11 August 2010


Cree reports annual revenue up 53% as LED lighting sales double year-on-year

For fiscal 2010 (ended 27 June), Cree Inc has reported record revenue of $867.3m, up 53% on fiscal 2009’s $567.3m. In particular, fiscal fourth-quarter revenue was a record $264.6m, up 13% on last quarter’s $234.1m and 79% on $148.1m a year ago.











Of total Q4 revenue, LED product revenue was $240.1m (up 13% on $211.8m last quarter and 83% on $131.3m a year ago) and power and RF product revenues were $24.5m (up 10% on $22.3m last quarter and 46% on $16.8m a year ago). In particular, growth was driven mainly by: strong sales of XLamp LED components for outdoor lighting and LED bulb applications; LED lighting products for indoor commercial applications; and power devices for solar inverter applications.

Well over half of overall LED business is now for lighting applications. “Fiscal 2010 was a great year for Cree and the LED lighting revolution,” says chairman & CEO Chuck Swoboda. “We made good progress building momentum in our business and delivering on our four key objectives for the fiscal year,” he adds. “We grew the LED lighting components business more than 100% year-over-year, we further established our leadership in LED lighting and disrupted the market with customer wins like Wal-Mart, we turned power and RF into a profitable and growing product line, and we increased non-GAAP operating profit 244% [from $68m for fiscal 2009 to $234m].”
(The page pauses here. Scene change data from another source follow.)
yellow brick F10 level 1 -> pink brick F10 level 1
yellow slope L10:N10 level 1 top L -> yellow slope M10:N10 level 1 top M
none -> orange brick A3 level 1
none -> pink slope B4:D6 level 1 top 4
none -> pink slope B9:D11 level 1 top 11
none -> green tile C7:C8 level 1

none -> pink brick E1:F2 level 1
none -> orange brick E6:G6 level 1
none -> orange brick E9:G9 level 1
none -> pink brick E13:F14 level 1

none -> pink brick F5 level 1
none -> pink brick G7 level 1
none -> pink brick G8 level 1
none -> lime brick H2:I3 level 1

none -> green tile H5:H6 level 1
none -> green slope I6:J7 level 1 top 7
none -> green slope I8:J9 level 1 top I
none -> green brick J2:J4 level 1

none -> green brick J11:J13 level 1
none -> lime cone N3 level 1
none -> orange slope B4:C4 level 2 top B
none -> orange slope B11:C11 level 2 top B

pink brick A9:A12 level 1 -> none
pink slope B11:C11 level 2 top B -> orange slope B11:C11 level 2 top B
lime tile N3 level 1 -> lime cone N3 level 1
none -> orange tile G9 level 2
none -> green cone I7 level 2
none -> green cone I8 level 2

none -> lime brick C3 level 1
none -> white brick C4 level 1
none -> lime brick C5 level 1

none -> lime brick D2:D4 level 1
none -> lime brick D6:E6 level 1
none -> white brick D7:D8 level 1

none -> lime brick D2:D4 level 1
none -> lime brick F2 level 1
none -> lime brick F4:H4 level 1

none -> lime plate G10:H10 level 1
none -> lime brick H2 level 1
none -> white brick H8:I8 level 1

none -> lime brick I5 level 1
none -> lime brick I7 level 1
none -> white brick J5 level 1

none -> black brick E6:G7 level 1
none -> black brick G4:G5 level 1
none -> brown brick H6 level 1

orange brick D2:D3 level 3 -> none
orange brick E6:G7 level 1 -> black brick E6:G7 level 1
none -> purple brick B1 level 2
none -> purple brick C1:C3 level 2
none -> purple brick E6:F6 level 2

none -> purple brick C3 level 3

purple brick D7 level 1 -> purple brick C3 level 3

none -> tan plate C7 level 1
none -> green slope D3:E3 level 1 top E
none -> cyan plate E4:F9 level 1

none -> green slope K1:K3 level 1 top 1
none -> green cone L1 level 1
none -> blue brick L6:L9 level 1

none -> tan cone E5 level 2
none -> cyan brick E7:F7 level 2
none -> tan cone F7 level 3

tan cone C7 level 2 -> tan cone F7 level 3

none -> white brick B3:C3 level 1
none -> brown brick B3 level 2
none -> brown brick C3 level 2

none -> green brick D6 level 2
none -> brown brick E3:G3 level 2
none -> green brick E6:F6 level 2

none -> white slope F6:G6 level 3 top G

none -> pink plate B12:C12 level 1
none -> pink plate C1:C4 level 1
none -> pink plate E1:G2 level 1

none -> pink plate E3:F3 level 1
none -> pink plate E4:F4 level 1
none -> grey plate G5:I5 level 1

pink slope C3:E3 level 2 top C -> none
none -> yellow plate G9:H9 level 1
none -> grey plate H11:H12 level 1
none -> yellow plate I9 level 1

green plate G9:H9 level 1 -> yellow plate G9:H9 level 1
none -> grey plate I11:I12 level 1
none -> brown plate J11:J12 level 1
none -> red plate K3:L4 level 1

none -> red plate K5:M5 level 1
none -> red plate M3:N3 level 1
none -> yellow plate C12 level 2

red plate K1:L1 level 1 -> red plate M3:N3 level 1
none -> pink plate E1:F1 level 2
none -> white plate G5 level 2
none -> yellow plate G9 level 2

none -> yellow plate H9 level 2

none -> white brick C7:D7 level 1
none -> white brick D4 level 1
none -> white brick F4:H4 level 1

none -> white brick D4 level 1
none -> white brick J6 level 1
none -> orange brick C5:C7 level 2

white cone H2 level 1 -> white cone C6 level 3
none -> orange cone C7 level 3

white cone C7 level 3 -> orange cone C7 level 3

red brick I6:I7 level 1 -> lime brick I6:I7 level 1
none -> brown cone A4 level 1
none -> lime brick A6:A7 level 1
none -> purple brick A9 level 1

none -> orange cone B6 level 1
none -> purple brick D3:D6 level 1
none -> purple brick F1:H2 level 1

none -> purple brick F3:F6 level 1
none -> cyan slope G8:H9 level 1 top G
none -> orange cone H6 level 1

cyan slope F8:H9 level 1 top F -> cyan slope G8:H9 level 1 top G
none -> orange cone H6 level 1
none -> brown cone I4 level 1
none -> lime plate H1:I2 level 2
Non-GAAP gross margin has risen from 40.3% a year ago and 48.1% last quarter to 49.9% (above the targeted 48%), with components a little above the corporate average, followed by chips, then lighting systems a bit below average. The rise is driven by continued strong execution in the factory ramp-up along with the benefit of higher volume scale, better-than-forecast cost reduction due to higher yields, and continued improvement in the power and RF product lines. This boosted full-year gross margin from 38.1% in fiscal 2009 to 47.8% in fiscal 2010.

Non-GAAP net income has risen from $16.3m a year ago and $51.3m last quarter to a record $60.1m. This boosted full-year net income from $59.2m in fiscal 2009 to $179.2m in fiscal 2010.

In fiscal Q4, operating cash flow was $94.9m (up on $72.9m last quarter). After capital expenditure of $40.8m, free cash flow was $54.2m. Cash and investments rose by $75.4m to $1066.4m.

To further accelerate growth of the LED lighting market, during fiscal Q4 Cree signed a worldwide patent cross-license agreement with Philips. The firm also extended the warranty on its family of LED fixture products to five years. It also launched its LR6-DR1000 high-output 6-inch downlight (delivering 70% more light than the original LR6) and the LR24HE LED-based troffer (the first indoor fixture to deliver more than 100 lumens per watt efficacy), both featuring Cree’s TrueWhite technology.

“Entering fiscal 2011, we are focused on extending our leadership position while we build the scale, cost structure and channels to win in the market,” says Swoboda.

For fiscal first-quarter 2011 (ending 26 September 2010), Cree expects revenue to rise to $270–280m. This should be driven by double-digit growth in LED components and lighting products (as Cree continues to invest in its factories to support the increased adoption of LED lighting), driven by the USA and Asia while European demand is seasonally slow. However, this growth will be offset partially by lower LED chip sales for consumer backlighting application, particularly in Europe (a short-term supply/demand correction), as well as flat power & RF product sales (due to production constraints that will last until new capacity comes online, probably in fiscal Q3/2011).

Non-gross margin in fiscal Q1 should fall back a little to 48–49%, as Cree aims to operate its factory at a more sustainable level of utilization (i.e. down closer towards 90% for LED chips). Non-GAAP net income should rise to $62–65m.

Cree’s authorized capital expenditure for fiscal 2011 is about $300m (up from $168m in fiscal 2010), as the firm aims to: support targeted growth in LED lighting applications (by more than doubling XLamp LED capacity by the end of fiscal 2011); support initial capacity to develop and qualify LED products based on 150mm (6-inch) substrates; and position the factory to support additional growth in fiscal 2012.

As well as increasing manufacturing capacity (and adding new pilot production and testing capabilities to reduce time to market for LED component and lighting system products), Cree will transition LED chip production from 4-inch to 6-inch wafers. The plan is to ramp the 6-inch process into production on silicon carbide wafers (on which Cree produces most chips), but it also has a parallel program for 6-inch sapphire substrates, aiming to be able to run the process on both platforms. “We are putting in place the initial 150mm capacity to start to develop and qualify the process,” says Swoboda. Cree targets the first 150mm products to be qualified by the end of fiscal 2011 (end-June 2011), followed by the first production volumes in early fiscal 2012.